Starting from the line with "always @(*) begin", transcribe each line to the end of the records below. Copy them exactly and write nothing else.

===== DATA SUPPLIED

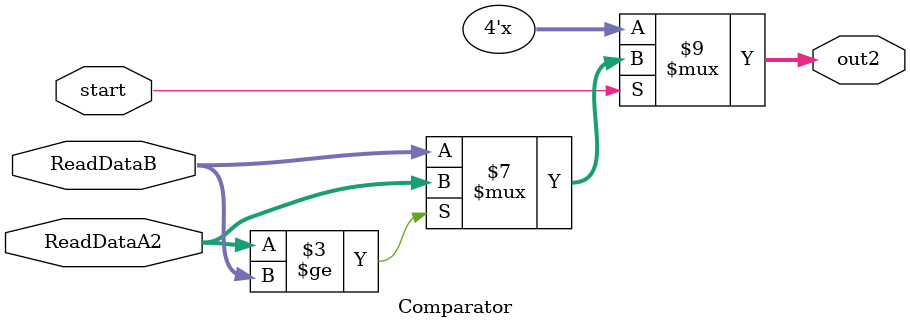
<source format=v>
`timescale 1ns / 1ps


module Comparator(
    ReadDataA2, ReadDataB, start,
    out2
);
    
input [3:0] ReadDataA2; //4bitÀÇ readÇÒ µ¥ÀÌÅÍ
input [3:0] ReadDataB; //4bitÀÇ readÇÒ µ¥ÀÌÅÍ
input start; //1bit input
output reg [3:0] out2; //ºñ±³ ÈÄ ´õ Å« °ªÀ» ÀúÀåÇÏ´Â output

initial begin //ÃÊ±âÈ­
    out2 = 4'b0000;
end

always @(*) begin
    if(start == 1) begin //start ½ÅÈ£°¡ µé¾î¿Ã ¶§
        // µÎ µ¥ÀÌÅÍÀÇ ´ë¼Ò ºñ±³ ÈÄ, ´õ Å« °ªÀ» out2¿¡ ÀúÀå
        if(ReadDataA2 >= ReadDataB) out2 <= ReadDataA2;
        else out2 <= ReadDataB;
    end //start ½ÅÈ£°¡ µé¾î¿ÀÁö ¾ÊÀ» ¶§
    else out2 <= out2;
end
    
endmodule

</source>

==========

SOLVED EXERCISE:
always @(*) begin
    if(start == 1) begin //start ½ÅÈ£°¡ µé¾î¿Ã ¶§
        // µÎ µ¥ÀÌÅÍÀÇ ´ë¼Ò ºñ±³ ÈÄ, ´õ Å« °ªÀ» out2¿¡ ÀúÀå
        if(ReadDataA2 >= ReadDataB) out2 <= ReadDataA2;
        else out2 <= ReadDataB;
    end //start ½ÅÈ£°¡ µé¾î¿ÀÁö ¾ÊÀ» ¶§
    else out2 <= out2;
end
    
endmodule

</source>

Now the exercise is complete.